Si Clint Eastwood a sûrement tourné ce chef-d’œuvre avec les meilleures intentions du monde, son réalisateur a préféré l’utiliser pour se venger d’Hollywood.
Clint Eastwood, la star montante du western
À l’époque du tournage de Pour une poignée de dollars, Clint Eastwood était encore peu connu en dehors des États-Unis. Il s’était fait un nom grâce à la série télévisée Rawhide, mais Hollywood ne lui offrait pas encore de rôles marquants. C'est grâce à Sergio Leone qu'il devient une icône du western spaghetti et forge son image de cow-boy taciturne et redoutable. Avec Et pour quelques dollars de plus, puis Le Bon, la Brute et le Truand, il assoit définitivement son statut de star internationale.
Aujourd’hui, il est encore une star importante du cinéma, avec une longévité quasiment exceptionnelle. À 94 ans, l’homme est encore extrêmement actif. Son dernier rôle remonte à 2021 dans Cry Macho, mais il œuvre aussi derrière la caméra avec dernièrement l’excellent Juré Numéro 2. Si tout semble réussir à Eastwood, c’est toujours étonnant de découvrir qu’il avait vraiment des problèmes avec Hollywood. Ce chef-d’œuvre aurait d’ailleurs dû le venger de l’industrie.
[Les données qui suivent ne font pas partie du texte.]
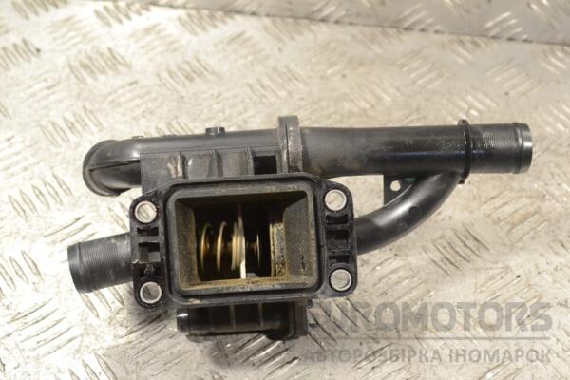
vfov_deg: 22.6
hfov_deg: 33.4
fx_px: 950
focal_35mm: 60
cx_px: 285
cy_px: 190
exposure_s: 1/250
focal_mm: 40
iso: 3200
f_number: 8
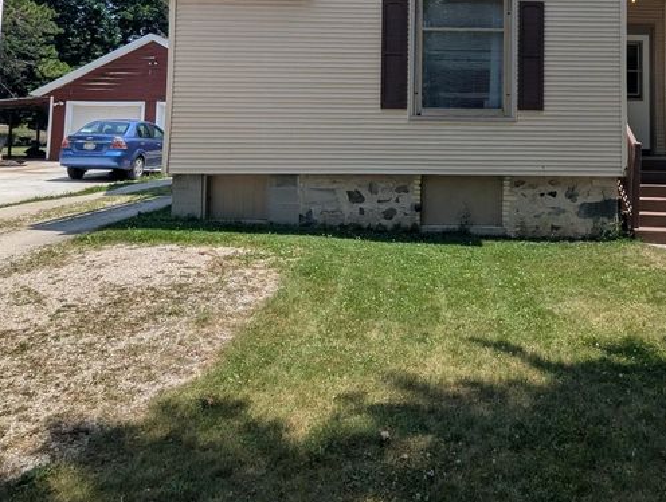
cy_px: 85
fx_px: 636
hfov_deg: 54.0
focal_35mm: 33
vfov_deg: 40.9
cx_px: 450
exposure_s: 1/2247
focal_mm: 2.35
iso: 51
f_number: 2.2
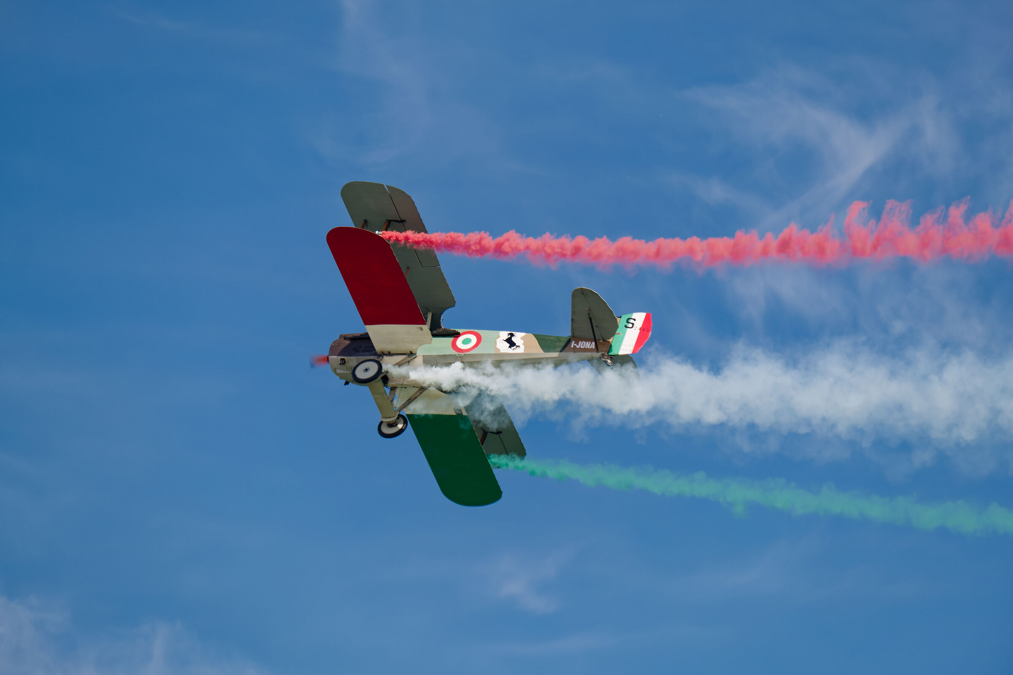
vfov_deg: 5.6
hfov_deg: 8.4
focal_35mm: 246
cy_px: 338
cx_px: 506
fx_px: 6922
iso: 400
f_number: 5
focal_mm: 164
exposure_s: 1/1000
La revanche de Sergio Leone
Dans l'ouvrage Conversations avec Sergio Leone de Noël Simsolo, le cinéaste italien explique qu'il a décidé de tourner ce film non pas par simple envie artistique, mais par ressentiment envers la société de production Jolly Film, qui avait financé Pour une poignée de dollars. "Par désir de vengeance. Six mois après sa sortie, Pour une poignée de dollars était en tête du box-office dans plusieurs pays. (...) Mais la crapulerie de la Jolly me restait sur l’estomac."
Jolly Film, dirigée par Arrigo Colombo et Giorgio Papi, avait été la seule à accepter de produire Pour une poignée de dollars. Cependant, n'ayant pas acheté les droits du film Yojimbo d'Akira Kurosawa dont le film s'inspirait largement, les producteurs perdirent leur procès contre le maître japonais. Cette défaite juridique coûta cher à Jolly Film... et à Leone lui-même, qui fut privé de son salaire et de son pourcentage des bénéfices. Furieux de cette situation, Leone prend une décision radicale : il coupe les ponts avec Jolly Film et leur annonce qu'il va réaliser un autre western uniquement pour leur porter préjudice. "Je ne savais pas si j’avais envie de faire un autre western, mais je vais en faire un. Uniquement pour vous faire du mal. Et il s’appellera... Et pour quelques dollars de plus."

Malgré cette motivation initiale purement revancharde, Leone n’avait encore aucune idée du scénario. Il savait seulement qu’il reprendrait Clint Eastwood et Gian Maria Volonté dans les rôles principaux. Avec l’aide du producteur Alberto Grimaldi, il se lance dans le projet et s’associe pour toucher 50% des bénéfices du film en plus de son salaire et de ses frais. Un véritable pied de nez à Jolly Film, qui ne put profiter du succès colossal de ce deuxième opus. Ironiquement, la vengeance deviendra l'un des thèmes les plus marquants du western spaghetti, genre popularisé par Leone lui-même.